Islam adalah agama yang sempurna, semua aturan kehidupan manusia sudah diatur dalam Al-quran dan As-Sunnah, karena islam memahami semua problematika yang dihadapi manusia, maka tak heran islam berbicara upaya pencegahan sebelum terjadi tindakan kriminal.

Allah SWT berfirman:

"Pada hari ini telah Aku sempurnakan untukmu agamamu, dan telah Aku cukupkan kepadamu nikmat-Ku, dan telah Aku ridhai Islam sebagai agama bagimu" (QS. Al-maidah: 3)

Kesempurnaan Islam seharusnya menjadi rujukan bagi umat manusia. Islam menyelesaikan semua persoalan umat manusia, sehingga mampu menyelamatkan manusia baik di dunia maupun di akhirat.

Jika umat memahami Islam secara menyeluruh akan ditemukan jawaban, bahwa ada solusi tuntas untuk mencegah kekerasan seksual pada anak, solusi ini butuh sinergi dari keluarga, pendidikan, masyarakat dan negara, ada konektivitas diantaranya:

Pertama, pilar keluarga, khususnya peran kedua orang tua, hendaknya menanamkan ketakwaan kepada anak-anaknya, bagi anak laki-laki didiklah mereka agar pandai menundukkan pandangan terhadap lawan jenisnya, tanamkan rasa takut kepada Allah, bahwa semua perbuatan manusia tak luput dari pengawasan Allah SWT dan mendapat pertanggung jawaban di akhirat kelak, tanamkan kepada anak laki-laki sejak dini, hendaknya memuliakan dan melindungi kaum perempuan.

◆ **SOAL**
1. Menurut teks sumber, sinergi dari pihak mana saja yang dibutuhkan untuk mencegah kekerasan seksual pada anak?
2. Salin bagian teks sumber di antara "Jika umat memahami" dan "melindungi kaum perempuan.", termasuk kedua bagian itu.

◆ **DATA YANG DITAMPILKAN**
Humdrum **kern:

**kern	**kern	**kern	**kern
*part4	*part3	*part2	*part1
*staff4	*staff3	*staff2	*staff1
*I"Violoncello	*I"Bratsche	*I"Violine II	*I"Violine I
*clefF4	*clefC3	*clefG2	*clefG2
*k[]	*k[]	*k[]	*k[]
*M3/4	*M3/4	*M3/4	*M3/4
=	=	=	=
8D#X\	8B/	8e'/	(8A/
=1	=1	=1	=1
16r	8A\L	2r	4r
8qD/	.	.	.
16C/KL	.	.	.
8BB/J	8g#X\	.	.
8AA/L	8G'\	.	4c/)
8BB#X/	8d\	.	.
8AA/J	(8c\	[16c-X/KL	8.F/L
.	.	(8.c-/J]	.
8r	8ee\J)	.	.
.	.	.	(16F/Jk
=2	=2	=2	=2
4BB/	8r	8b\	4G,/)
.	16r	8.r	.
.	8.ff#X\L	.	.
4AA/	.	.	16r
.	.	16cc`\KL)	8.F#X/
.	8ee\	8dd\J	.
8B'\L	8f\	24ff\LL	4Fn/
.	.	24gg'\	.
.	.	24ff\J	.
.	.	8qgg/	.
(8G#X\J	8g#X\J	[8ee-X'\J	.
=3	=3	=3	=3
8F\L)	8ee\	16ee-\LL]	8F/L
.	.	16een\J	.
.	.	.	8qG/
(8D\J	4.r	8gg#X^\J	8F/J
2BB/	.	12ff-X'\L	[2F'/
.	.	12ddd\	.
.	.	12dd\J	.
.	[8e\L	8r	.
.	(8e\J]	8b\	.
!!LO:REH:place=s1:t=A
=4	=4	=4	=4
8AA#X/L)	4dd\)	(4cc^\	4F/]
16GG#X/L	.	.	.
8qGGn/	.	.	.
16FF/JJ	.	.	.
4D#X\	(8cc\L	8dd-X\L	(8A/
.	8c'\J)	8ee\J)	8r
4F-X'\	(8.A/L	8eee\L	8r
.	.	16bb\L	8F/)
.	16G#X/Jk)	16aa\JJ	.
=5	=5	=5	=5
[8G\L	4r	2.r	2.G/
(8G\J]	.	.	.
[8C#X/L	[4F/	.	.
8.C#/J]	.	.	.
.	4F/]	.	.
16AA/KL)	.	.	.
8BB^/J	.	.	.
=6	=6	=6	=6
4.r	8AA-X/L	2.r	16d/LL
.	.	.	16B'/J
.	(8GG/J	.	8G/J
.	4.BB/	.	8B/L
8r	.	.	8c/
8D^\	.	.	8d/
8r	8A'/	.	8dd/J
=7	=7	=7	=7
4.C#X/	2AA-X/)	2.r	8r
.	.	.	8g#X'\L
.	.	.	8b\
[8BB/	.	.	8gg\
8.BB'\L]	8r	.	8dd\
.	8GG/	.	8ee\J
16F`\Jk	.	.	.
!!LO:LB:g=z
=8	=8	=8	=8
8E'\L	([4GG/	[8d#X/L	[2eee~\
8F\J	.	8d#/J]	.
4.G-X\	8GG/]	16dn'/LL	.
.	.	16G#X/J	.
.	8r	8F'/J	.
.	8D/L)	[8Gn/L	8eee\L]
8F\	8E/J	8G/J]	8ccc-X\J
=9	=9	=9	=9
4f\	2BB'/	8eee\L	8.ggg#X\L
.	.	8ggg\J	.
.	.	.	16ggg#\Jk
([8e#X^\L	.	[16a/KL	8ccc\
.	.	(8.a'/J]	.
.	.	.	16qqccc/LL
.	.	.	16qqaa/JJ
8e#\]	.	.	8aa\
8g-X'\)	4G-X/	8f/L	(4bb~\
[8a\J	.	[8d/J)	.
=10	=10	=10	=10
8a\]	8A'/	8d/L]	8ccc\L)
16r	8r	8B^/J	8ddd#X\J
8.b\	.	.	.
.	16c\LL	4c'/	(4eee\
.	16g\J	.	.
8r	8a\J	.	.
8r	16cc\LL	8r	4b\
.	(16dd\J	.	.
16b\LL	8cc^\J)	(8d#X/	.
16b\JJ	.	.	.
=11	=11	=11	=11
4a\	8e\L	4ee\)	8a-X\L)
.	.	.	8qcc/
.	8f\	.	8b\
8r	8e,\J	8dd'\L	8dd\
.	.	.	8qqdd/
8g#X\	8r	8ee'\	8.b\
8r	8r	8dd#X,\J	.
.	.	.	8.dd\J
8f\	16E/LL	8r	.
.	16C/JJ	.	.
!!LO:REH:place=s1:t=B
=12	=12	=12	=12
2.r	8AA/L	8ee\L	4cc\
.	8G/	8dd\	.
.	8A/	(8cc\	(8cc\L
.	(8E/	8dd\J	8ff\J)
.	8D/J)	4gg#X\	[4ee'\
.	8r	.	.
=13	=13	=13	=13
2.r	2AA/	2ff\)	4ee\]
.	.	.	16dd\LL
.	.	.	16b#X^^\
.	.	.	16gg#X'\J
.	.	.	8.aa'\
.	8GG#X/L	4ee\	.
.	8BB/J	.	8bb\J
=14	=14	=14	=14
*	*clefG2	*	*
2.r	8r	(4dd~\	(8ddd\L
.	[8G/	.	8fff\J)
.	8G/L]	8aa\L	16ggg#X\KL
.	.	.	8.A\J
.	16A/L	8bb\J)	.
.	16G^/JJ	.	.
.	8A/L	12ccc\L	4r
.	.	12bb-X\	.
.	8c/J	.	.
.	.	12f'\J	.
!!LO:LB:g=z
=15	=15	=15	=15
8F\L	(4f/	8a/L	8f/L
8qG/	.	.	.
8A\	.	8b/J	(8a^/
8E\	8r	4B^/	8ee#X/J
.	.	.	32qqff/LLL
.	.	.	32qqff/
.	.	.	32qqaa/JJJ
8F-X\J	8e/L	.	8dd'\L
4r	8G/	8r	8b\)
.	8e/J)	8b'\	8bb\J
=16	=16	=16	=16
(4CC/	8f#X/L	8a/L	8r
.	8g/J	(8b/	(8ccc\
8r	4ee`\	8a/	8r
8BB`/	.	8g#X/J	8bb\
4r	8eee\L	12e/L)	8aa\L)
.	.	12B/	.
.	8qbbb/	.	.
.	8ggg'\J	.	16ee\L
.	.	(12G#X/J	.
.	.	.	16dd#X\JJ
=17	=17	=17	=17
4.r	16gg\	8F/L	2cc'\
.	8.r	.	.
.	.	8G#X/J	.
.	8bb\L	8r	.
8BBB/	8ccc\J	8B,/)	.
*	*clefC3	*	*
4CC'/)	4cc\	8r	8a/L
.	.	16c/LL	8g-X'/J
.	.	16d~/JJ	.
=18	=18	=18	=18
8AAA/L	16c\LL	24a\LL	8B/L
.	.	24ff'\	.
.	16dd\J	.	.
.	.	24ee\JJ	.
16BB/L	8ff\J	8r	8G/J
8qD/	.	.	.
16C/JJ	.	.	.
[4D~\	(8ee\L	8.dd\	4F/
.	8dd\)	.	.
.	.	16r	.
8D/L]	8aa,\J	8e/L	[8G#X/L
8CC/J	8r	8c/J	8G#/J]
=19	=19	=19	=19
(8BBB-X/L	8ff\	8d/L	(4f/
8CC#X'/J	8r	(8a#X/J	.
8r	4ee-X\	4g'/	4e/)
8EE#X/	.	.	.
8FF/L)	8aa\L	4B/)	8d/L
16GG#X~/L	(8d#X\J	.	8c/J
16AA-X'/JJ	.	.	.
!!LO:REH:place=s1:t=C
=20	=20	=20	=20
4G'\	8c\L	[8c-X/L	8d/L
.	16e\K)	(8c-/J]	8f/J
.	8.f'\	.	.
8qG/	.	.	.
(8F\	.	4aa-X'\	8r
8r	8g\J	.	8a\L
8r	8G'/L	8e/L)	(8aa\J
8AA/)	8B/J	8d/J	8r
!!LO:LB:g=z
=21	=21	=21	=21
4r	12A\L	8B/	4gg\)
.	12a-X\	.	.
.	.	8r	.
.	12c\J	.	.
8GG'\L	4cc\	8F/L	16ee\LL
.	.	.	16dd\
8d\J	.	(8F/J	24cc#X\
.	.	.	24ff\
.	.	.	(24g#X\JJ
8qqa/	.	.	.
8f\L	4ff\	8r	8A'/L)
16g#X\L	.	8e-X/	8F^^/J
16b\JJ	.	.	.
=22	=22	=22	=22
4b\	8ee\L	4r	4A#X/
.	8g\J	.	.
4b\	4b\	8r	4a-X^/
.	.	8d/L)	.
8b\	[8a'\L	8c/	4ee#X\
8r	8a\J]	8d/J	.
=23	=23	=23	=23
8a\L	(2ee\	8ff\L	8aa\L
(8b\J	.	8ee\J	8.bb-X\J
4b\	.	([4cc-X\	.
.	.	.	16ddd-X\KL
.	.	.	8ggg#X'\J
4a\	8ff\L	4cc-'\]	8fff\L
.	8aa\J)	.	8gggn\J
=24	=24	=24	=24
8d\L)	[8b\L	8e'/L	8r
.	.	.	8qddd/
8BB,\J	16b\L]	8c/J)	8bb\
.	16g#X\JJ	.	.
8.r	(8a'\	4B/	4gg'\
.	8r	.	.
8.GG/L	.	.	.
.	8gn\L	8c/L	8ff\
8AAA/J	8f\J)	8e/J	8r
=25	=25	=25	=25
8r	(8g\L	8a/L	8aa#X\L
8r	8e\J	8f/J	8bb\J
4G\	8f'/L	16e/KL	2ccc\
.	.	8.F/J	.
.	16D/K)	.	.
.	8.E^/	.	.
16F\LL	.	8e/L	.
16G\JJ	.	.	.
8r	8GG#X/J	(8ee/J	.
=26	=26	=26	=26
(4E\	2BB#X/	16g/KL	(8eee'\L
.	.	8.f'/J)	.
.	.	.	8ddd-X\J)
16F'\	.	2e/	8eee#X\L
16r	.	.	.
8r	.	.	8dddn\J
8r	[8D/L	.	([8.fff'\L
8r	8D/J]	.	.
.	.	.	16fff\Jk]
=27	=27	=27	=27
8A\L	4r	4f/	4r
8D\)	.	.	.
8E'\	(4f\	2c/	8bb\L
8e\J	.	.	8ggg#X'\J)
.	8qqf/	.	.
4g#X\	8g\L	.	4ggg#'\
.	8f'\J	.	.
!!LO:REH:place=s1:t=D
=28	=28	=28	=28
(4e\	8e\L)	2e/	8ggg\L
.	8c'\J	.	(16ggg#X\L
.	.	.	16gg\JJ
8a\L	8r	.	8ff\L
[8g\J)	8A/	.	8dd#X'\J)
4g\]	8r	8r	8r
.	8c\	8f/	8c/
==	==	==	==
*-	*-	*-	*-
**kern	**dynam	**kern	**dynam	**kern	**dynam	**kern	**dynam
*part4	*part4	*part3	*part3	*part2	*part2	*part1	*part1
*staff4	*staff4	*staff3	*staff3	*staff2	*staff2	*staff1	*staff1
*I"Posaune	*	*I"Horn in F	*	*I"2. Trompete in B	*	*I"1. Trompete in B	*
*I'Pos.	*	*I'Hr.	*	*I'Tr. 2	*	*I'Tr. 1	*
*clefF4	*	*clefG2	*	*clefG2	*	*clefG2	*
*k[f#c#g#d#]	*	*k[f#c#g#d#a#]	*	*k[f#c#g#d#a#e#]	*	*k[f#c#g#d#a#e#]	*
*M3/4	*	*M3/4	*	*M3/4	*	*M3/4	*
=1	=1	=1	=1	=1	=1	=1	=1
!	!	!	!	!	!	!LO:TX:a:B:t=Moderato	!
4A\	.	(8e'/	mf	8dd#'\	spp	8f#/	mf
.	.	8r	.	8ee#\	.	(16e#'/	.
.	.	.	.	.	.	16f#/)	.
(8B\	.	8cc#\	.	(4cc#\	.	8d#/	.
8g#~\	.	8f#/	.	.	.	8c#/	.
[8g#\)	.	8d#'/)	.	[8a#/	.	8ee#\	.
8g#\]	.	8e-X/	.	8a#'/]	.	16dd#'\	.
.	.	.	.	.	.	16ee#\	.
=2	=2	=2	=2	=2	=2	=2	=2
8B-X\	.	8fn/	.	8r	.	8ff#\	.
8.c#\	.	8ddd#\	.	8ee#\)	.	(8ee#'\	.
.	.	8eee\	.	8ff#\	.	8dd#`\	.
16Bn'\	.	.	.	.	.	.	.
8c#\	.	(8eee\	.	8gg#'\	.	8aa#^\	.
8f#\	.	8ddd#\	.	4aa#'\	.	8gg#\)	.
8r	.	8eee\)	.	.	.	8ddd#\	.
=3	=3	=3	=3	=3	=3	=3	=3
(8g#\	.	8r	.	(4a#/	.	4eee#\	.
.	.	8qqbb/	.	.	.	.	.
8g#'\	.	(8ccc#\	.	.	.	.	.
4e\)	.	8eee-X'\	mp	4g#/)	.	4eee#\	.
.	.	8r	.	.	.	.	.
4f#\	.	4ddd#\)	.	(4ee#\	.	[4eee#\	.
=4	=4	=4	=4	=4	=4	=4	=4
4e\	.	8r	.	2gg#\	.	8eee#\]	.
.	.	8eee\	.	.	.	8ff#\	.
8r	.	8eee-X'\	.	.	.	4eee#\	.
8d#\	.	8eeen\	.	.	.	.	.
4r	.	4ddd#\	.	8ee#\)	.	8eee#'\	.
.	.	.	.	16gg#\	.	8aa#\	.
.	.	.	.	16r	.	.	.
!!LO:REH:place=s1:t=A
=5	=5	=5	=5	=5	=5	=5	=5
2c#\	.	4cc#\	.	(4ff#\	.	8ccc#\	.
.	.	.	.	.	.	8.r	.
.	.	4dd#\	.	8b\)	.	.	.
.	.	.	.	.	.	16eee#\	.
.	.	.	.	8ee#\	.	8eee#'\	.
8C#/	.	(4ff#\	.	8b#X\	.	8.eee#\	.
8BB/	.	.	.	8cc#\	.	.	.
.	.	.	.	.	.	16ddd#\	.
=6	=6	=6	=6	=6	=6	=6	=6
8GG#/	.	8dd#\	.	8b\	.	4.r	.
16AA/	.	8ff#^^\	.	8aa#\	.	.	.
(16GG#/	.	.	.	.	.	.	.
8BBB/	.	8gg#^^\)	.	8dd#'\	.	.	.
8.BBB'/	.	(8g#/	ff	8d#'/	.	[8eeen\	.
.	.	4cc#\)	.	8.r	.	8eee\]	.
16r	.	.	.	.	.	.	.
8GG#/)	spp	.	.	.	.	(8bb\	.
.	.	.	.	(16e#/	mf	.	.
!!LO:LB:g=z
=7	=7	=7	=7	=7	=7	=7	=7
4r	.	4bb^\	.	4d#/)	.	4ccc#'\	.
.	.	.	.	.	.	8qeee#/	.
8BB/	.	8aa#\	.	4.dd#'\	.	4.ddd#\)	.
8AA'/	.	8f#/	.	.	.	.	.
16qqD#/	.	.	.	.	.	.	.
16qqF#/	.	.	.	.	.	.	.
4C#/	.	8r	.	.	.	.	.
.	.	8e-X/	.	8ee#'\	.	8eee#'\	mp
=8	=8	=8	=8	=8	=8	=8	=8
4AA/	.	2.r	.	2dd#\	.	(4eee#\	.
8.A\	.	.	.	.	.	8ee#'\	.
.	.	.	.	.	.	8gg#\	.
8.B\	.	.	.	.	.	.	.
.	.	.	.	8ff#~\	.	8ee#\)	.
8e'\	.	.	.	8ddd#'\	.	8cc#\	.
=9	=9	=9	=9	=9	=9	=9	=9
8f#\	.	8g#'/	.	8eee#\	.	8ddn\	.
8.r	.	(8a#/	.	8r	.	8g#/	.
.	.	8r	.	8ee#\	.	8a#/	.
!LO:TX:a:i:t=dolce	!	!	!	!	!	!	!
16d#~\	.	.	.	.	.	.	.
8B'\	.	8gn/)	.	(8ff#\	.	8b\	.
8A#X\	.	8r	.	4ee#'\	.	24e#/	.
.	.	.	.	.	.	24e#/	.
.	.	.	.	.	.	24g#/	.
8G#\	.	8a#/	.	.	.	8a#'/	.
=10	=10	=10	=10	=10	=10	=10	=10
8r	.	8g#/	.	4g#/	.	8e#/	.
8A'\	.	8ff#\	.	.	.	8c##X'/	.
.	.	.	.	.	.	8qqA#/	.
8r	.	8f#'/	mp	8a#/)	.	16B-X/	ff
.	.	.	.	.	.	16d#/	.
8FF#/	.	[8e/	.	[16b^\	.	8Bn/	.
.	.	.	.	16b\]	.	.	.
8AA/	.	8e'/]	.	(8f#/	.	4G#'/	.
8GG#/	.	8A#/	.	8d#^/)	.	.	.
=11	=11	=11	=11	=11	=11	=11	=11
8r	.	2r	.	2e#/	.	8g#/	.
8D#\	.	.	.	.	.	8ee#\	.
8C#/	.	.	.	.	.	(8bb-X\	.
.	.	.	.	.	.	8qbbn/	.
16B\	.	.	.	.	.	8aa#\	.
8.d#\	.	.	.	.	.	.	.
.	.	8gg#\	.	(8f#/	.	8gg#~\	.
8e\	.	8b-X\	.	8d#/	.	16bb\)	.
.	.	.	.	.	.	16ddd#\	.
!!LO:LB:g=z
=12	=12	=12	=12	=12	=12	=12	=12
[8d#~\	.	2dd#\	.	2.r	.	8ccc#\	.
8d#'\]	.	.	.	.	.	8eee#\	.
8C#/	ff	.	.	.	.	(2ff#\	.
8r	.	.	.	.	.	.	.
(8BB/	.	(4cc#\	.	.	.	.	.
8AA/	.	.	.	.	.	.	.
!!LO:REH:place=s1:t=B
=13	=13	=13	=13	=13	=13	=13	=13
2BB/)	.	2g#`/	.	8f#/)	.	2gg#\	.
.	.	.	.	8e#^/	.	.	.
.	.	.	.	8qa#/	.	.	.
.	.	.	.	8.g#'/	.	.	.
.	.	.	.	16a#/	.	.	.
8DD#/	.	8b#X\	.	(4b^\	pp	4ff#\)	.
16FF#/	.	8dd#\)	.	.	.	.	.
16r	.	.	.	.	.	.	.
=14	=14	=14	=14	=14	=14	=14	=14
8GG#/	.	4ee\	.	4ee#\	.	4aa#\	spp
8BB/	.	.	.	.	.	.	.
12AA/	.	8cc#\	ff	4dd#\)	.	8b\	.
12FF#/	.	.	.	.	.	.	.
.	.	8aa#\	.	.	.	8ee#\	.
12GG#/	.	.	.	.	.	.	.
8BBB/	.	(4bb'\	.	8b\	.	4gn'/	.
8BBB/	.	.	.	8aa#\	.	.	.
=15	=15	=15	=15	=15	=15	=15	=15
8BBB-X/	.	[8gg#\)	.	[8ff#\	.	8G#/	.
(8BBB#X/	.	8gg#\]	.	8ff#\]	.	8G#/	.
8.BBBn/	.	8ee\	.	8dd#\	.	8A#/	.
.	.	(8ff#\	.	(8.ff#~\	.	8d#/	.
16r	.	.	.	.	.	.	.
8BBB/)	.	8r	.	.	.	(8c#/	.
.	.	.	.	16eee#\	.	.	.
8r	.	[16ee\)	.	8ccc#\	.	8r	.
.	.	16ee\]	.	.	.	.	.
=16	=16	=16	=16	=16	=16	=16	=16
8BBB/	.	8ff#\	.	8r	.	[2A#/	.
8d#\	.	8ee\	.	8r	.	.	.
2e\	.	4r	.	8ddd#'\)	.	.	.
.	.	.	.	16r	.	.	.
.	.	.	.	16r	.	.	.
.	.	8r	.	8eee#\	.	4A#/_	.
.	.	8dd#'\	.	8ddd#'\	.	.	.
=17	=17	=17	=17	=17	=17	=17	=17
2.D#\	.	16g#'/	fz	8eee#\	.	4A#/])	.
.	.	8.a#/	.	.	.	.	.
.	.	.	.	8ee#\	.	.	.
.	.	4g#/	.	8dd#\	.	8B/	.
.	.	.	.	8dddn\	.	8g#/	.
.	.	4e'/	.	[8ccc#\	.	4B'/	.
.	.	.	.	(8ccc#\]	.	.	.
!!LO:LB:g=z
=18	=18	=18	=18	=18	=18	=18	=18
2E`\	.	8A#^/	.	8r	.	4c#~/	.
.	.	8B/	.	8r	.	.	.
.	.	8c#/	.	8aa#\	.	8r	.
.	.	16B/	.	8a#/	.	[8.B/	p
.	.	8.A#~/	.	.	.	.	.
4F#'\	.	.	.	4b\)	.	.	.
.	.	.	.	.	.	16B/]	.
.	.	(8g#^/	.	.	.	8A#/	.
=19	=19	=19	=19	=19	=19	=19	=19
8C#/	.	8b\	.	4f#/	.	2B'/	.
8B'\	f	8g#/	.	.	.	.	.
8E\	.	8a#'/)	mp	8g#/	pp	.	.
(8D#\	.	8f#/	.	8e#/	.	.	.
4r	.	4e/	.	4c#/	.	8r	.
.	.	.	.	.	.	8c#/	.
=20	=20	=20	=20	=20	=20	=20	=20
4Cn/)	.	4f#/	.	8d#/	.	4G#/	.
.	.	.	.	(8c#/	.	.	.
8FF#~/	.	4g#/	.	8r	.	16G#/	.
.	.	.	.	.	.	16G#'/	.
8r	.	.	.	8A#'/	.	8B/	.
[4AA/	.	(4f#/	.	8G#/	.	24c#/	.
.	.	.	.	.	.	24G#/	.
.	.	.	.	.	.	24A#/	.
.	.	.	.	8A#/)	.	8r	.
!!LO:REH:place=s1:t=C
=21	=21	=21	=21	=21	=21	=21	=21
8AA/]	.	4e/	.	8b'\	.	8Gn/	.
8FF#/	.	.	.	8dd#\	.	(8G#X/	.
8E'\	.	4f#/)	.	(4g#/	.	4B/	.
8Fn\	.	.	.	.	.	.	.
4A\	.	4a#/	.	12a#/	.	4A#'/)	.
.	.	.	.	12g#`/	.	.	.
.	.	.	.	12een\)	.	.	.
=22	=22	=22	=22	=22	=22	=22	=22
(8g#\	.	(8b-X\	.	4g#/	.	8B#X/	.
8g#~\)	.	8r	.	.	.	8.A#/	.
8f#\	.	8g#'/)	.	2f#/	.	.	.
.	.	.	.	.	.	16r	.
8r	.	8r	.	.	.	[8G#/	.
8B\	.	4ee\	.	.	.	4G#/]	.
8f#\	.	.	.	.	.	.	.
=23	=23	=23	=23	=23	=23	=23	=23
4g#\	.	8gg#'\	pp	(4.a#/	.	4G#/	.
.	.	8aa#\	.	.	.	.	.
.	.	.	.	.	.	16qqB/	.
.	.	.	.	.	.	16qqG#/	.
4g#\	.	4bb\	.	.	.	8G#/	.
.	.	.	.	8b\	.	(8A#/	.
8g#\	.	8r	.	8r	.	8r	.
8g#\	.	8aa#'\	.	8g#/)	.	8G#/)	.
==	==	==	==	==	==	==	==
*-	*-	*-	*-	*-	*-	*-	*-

◆ **PEMBAHASAN TIAP SOAL**
1. Keluarga, pendidikan, masyarakat, dan negara.

2.
Jika umat memahami Islam secara menyeluruh akan ditemukan jawaban, bahwa ada solusi tuntas untuk mencegah kekerasan seksual pada anak, solusi ini butuh sinergi dari keluarga, pendidikan, masyarakat dan negara, ada konektivitas diantaranya:

Pertama, pilar keluarga, khususnya peran kedua orang tua, hendaknya menanamkan ketakwaan kepada anak-anaknya, bagi anak laki-laki didiklah mereka agar pandai menundukkan pandangan terhadap lawan jenisnya, tanamkan rasa takut kepada Allah, bahwa semua perbuatan manusia tak luput dari pengawasan Allah SWT dan mendapat pertanggung jawaban di akhirat kelak, tanamkan kepada anak laki-laki sejak dini, hendaknya memuliakan dan melindungi kaum perempuan.